In order to put bags together of these items with no leftovers, you need to find the Greatest Common Factor (GCF) of each number. Factors are numbers that can be multiplied together to get the number you want (For example, the factors of 10 are 1 and 10, and 2 and 5, or - in numerical order - 1, 2, 5, and 10). The Greatest COMMON Factor is the biggest factor that all three numbers have in common. The GCF will be how many bags you will make. After doing this, you will divide each number by the GCF. Those three numbers (120 divided by the GCG, 75 divided by the GCF, and 30 divided by the GCF) will be how many of each item you have to put in each bag in order to have identical bags with no leftovers. Let's begin:
The factors of 30, in order, are 1, 2, 3, 5, 6, 10, 15, and 30 (1 x 30, 2 x 15, 3 x 10, and 5 x 6).
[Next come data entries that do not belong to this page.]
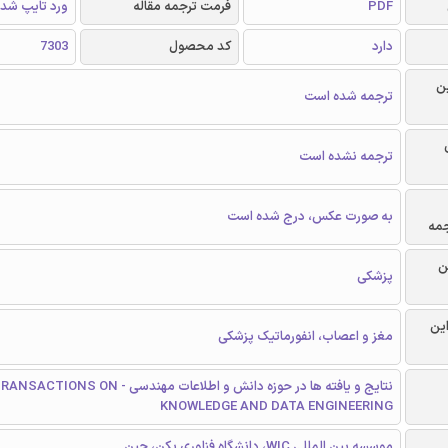
PDF
فرمت ترجمه مقاله
ورد تایپ شد
دارد
کد محصول
7303
ن
ترجمه شده است
ترجمه نشده است
به صورت عکس، درج شده است
جمه
ن
پزشکی
این
مغز و اعصاب، انفورماتیک پزشکی
نتایج و یافته ها در حوزه دانش و اطلاعات مهندسی - NSACTIONS ON
KNOWLEDGE AND DATA ENGINEERING
موسسه بین المللی WIC، دانشگاه فناوری پکن، چین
The factors of 75 , in order, are 1, 3, 5, 15, 25, and 75 (1 x 75, 3 x 25, and 5 x 15).
The factors of 120, in order, are 1, 2, 3, 4, 5, 6, 8, 10, 12, 15, 20, 24, 30, 40, 60, and 120 (1 x 120, 2 x 60, 3 x 40, and so on).
If you look closely, you'll see the biggest factor they have in common is 15. This is how many bags you'll have to make. Now divide 30, 75, and 120 by 15 each (30/15, 75/15, and 120/15). 30/15 = 2, 75/15 = 5, and 120/15 = 8.
Therefore, if you have 120 grapes, 75 orange slices, and 30 granola bars, you'll have to make 15 bags. Each bag will have 8 grapes, 5 orange slices, and 2 granola bars. 15 is the GREATEST number of bags you will have to make.